Wetlands International, a Dutch nonprofit organization that has sent teams to several African nations to sample wild birds, has made a list of 17 species it believes are particularly likely to spread A(H5N1) in Europe. There is no list for Africa or Asia. Some species, like pigeons, which have provoked angst in European cities, are not particularly susceptible, so there is little point in directing vigilance there, officials said.
Mr. Guberti and others say they suspect that there are now permanent reservoirs of the disease on Europe's doorstep, so that birds like the mute swan may pick up the disease every time they enter the Continent. Suspects include the Black Sea and the lower Volga River, areas that have suffered previous outbreaks of A(H5N1), and where mute swans often winter.
Nations must identify such reservoirs, Mr. Guberti said, so that scientists can see which birds live there and where they migrate, creating a kind of early warning system.
The dead ducks that have been found in various corners of Europe, from Geneva to central Italy and the suburbs of Lyon, have proved even more disquieting to scientists.
"It's hard to explain," said Alex Kaat, spokesman for Wetlands International, noting that scientists have no idea whether the ducks got the virus from infected poultry nearby, from mute swans, from another species that is spreading the disease undetected in Europe — or if they are birds making an early migration from infected parts of Africa.

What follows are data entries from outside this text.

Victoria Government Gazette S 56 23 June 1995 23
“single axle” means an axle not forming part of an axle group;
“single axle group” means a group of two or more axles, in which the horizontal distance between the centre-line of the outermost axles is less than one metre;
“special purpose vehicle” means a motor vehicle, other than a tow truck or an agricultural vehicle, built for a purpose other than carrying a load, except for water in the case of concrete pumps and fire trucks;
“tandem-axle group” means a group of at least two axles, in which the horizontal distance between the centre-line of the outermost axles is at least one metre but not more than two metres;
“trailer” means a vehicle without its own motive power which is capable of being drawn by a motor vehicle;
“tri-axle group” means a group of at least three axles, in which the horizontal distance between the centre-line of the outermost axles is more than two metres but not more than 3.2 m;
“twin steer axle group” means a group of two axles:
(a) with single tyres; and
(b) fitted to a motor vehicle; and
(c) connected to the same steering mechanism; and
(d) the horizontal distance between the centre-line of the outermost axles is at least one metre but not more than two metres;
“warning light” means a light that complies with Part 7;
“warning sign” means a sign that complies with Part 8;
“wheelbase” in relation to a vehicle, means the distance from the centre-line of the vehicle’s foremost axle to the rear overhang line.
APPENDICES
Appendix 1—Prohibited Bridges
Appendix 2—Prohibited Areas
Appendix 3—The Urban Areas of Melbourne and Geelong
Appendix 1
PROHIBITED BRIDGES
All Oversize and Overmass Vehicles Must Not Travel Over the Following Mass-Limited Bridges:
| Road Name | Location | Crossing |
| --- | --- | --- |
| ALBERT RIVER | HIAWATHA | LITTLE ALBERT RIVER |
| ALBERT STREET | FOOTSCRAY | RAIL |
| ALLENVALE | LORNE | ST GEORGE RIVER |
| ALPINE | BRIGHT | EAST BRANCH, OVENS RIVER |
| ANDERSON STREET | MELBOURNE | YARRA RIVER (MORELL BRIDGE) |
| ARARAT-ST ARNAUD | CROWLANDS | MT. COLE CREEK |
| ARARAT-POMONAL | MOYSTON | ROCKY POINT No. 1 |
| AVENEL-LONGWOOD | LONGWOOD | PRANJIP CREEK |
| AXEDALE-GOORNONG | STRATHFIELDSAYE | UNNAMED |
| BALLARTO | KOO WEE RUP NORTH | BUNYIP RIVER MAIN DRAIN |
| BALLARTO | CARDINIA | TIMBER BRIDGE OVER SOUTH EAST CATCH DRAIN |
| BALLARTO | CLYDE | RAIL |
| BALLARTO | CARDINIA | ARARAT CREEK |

While ornithologists think that most of the cases in Europe are tied to migration, they are also quick to note that wild birds are sometimes unfairly blamed, as in Turkey and Nigeria. "It's easy to blame migrating birds, because then no one is responsible," said Juan Lubroth, a senior veterinary health officer at the Food and Agriculture Organization.

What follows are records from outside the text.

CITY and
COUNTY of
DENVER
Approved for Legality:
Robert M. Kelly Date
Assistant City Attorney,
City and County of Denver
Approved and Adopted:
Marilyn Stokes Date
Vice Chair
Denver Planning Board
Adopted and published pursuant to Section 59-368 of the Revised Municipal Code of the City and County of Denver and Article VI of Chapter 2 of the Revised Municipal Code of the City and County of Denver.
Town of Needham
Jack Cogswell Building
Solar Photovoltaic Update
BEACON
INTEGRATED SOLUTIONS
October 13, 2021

In Croatia, for example, Mr. Kaat said, fertilizer made of manure from infected poultry probably spread A(H5N1). The manure is commonly used to fertilize fish ponds, which are frequent stopover points for migrating birds that probably contracted the virus there, he said. The virus persists in water for weeks.
In Nigeria, the first huge outbreak occurred in January in hens in the north, a dry area far from the wetlands that are home to the country's migratory birds.
"The outbreaks were in the wrong place and at the wrong time of year," Mr. Kaat said.
Instead, he and others believe, Nigeria's problem was probably caused by the transport of sick birds or bird products infected with A(H5N1) from another country in Africa or even Asia.